Hoy todo es distinto. Vuelvo a la estatua. La miro. No hay duda, pienso. Se sabe que no la consideraron peligrosa, era una mujer, las mujeres entonces no eran ni peligrosas ni no peligrosas, simplemente no eran. Aunque sí parece que la consideraron ideal para que delatara a los suyos. Eso de que las mujeres no sabemos guardar un secreto, tal vez. La única protagonista implicada en uno de los pronunciamientos liberales de los últimos años del reinado de Fernando VII. Se sabe que Pedrosa, jefe de la policía de Granada, estuvo habilitado para indultarla incluso después del juicio, fuese el que fuese su resultado. Pero no lo hizo. Le pudo la soberbia. La fidelidad a los suyos, su sentido de la justicia, la fortaleza que da el saber que la razón está de tu parte, demostrar ante los erigidos en jueces que no les tenía miedo, que no serían capaces de inocular el miedo, de convertirla en un ser servil. Ella prefirió morir a otorgarles otro poder que no fuese el de ejecutar impunemente. No delató a sus compañeros. Caminó segura hacia la muerte, quizás esperando que en el último momento alguien la tomara del brazo y la hiciera desaparecer. No tener miedo era condena segura.
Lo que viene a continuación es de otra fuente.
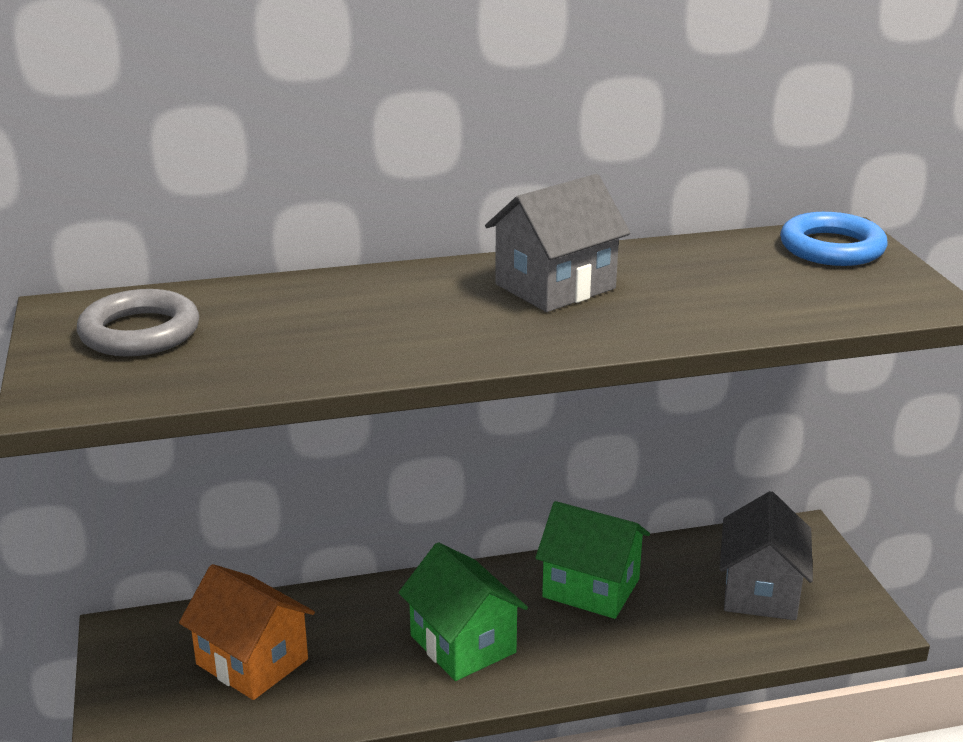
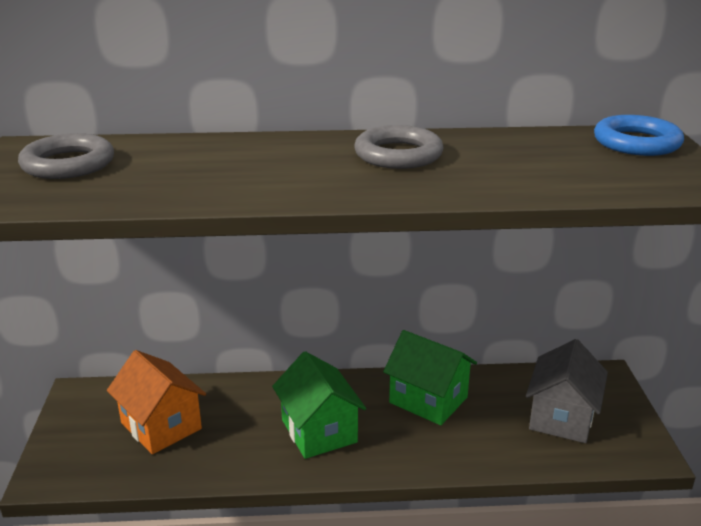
camera: 10 degrees right, 0 degrees up
grey house [485,174,630,312] -> grey ring [354,125,444,169]

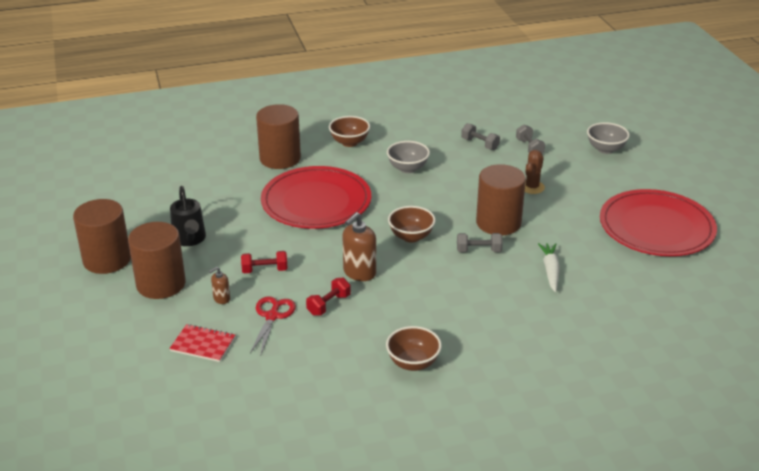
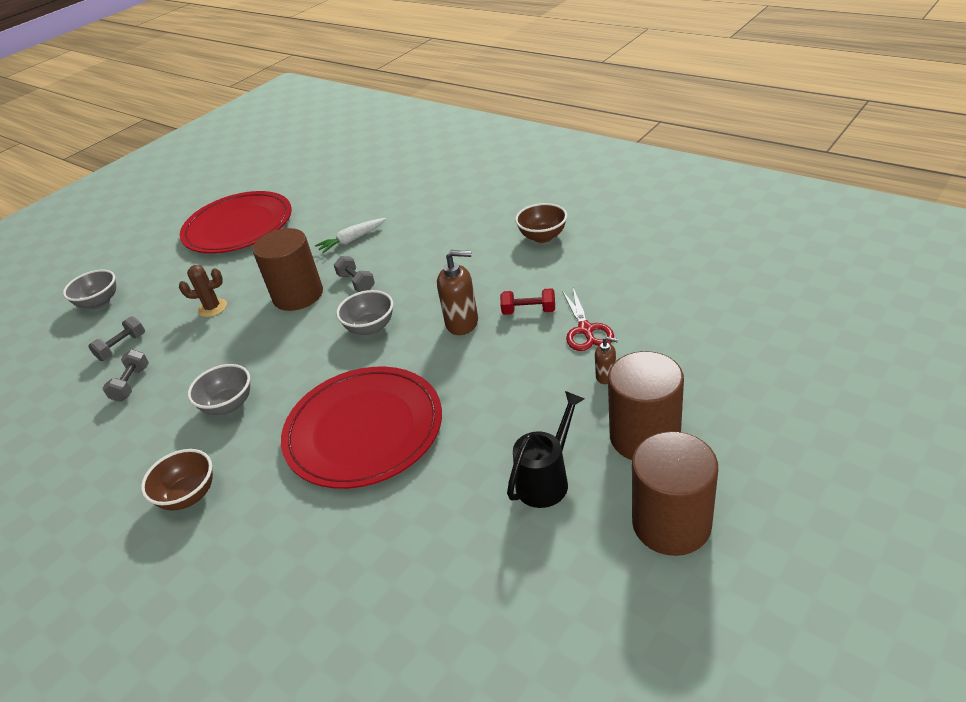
camera: 120 degrees left, 5 degrees up
red notebook [169,324,235,362] -> none
red dumbbell [241,251,288,273] -> none
red scissors [250,296,296,354] -> red scissors turned 75 degrees counterclockwise [562,288,614,351]
brown cylinder [256,104,301,169] -> none
brown bowl [388,206,436,243] -> grey bowl [336,290,393,336]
Doy vueltas alrededor de la estatua de Mariana Pineda. Espero una llamada, mientras pienso en cómo han cambiado los tiempos. Suena el teléfono. Me hablan del otro lado. Alzo la mirada. Vuelvo a observar su rostro, a pensar en su valentía, y compruebo que hay cosas que no son tan distintas. Recapacito de nuevo sobre el cuadro de Vera Calvo, sobre aquellos sacerdotes que susurran a su espalda, al tiempo que ella expone y explica, en los leguleyos que observan su seguridad, al taimado que sabe que la condena es un hecho, ese personaje que se esconde entre los curas y las fuerzas del orden y mira de soslayo y él no sabe nada, pero es el que se posiciona entre todos y aconseja y dice saber lo que otros no saben. Me doy cuenta hoy de la ironía que esconde el cuadro que la representa a ella potente y débiles y temerosos a los que ostentan el poder de condenar o absolver. El temor frente a quien no teme.